I am glad you are surrounded by good people Cliff because you are one of the best.

Stay safe and warm.

Take care xx

Rachel said...

Very sad about the tornados. We were under the watch and I monitored the weather closely but it all stayed south of us. We got some storms and oodles of rain.

It's wonderful when people pull together after something like that. Seems like people usually do, but not always. Like the stupid people that loot after something like that. I think shooting them on sight would be a fair thing.

I'm glad you have those good folks living around your area! Hang in there until the wind dies down!

Paul said...

Those folks are "those kind of people." It all started back in the depression when the boll weevil came along and devoured a whole community's cotton crop. Awful. It was really bad. Starvation was on the horizon. Until somebody said, "Maybe we can still get in a peanut crop." And so, working together, they planted peanuts, and they survived winter. They helped out folks in other counties and towns as well. And year after year, their peanut crops provided their incomes much better than cotton would have. They were so grateful for their change in agriculture that they put up a statue of a boll weevil as a tribute to the good fortune they discovered because of it.

That statue still stands in the town square. They really are "those kind of people."

Jerry said...

Just a few miles away from me, in an affluent neighborhood, there were 500 phone calls placed to the Highway Dept to have their streets cleaned. There was a snow emergency going on at the time (due to high winds). The interstates had not even been plowed yet.

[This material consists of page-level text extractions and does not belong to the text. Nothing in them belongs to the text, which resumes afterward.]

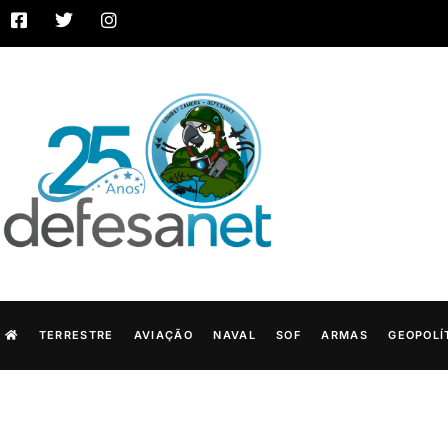
TERRESTRE
AVIAÇÃO
NAVAL
SOF
ARMAS
GEOPOLÍ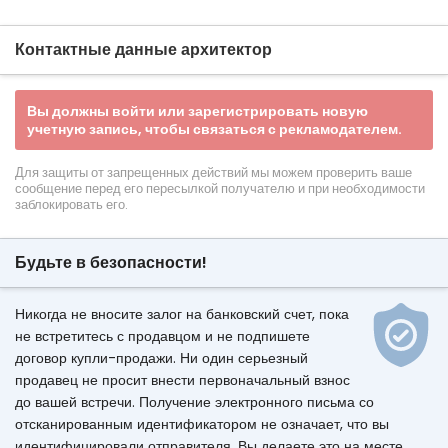
Контактные данные архитектор
Вы должны войти или зарегистрировать новую
учетную запись, чтобы связаться с рекламодателем.
Для защиты от запрещенных действий мы можем проверить ваше
сообщение перед его пересылкой получателю и при необходимости
заблокировать его.
Будьте в безопасности!
Никогда не вносите залог на банковский счет, пока
не встретитесь с продавцом и не подпишете
договор купли-продажи. Ни один серьезный
продавец не просит внести первоначальный взнос
до вашей встречи. Получение электронного письма со
отсканированным идентификатором не означает, что вы
идентифицировали отправителя. Вы делаете это на месте,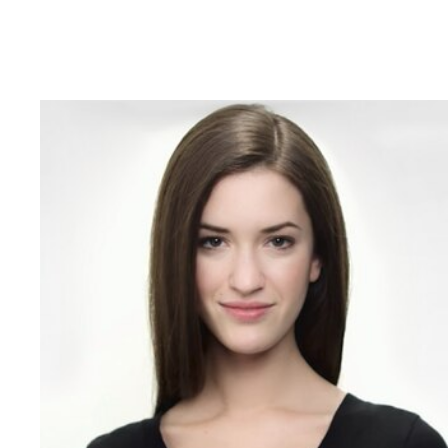
RECOMMENDE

I think I'd rather be in Nebraska.

Jim said...

Most are good people still! Alabama has good ol' Southern Hospitality going for it too. Southern state people are like that!
That may be hard for an ex-Midwesterner like me to say, but you will find out too if you [all] come.
I just read where President Bush is making plans to visit. Federal aid won't be far behind. [Let's hope they have FEMA straightened out.]

Rhodent said...

You are very fortunate to live in such a community. It is nice to know that there are many such communities still in existence. I live on a street where many of the neighbors are of that sort. It is one of the reasons I dread leaving my house and moving to new digs. Hopefully I will end up living in a neighborhood or condo building with good people as well.

Keep warm.

Lee said...

It's truly wonderful how people respond in times of difficulty and need. It's a time when strangers, for a 'brief' moment become friends. Humans can be so great when called upon in distressing's so sad we soon forget. I do hope all is well up your way, Cliff.

Jamie Dawn said...

My heart is still aching for those whose kids were killed at the school. I agree with you that you could tell from the interviews and reports that these townpeople were right there, working hard, doing all they could in this time of crisis. I heard one man who said he and other men had tried with all their might to lift part of the collapsed wall in order to get to some of those kids, but they were unable to lift the heavy debris. You could just hear in his voice how very dedicated he was and how very sad he was at their losses.

Raggedy said...

My heart goes out to all of the people in the desaster. Your post is very good. I was very touched when I read "She said everyone who was 'off-duty' had already arrived on their own within minutes of the school being hit." That re-kindles my hope that people can and will pull together and help each other.
It does not suprise me that you are surrounded by good folk because you are a good man.
I am glad you could help the man with his cattle.
Take care and stay warm.
Don't go sailing, it's too windy.
Have a wonderful day!
(=':'=) hugs
(")_ (")Š from
the Cool Raggedy one

Anonymous said...

Take care- haven't been able to check in on you, but you all have been on my mind.
You're right on the mark about folks who care and show it in action.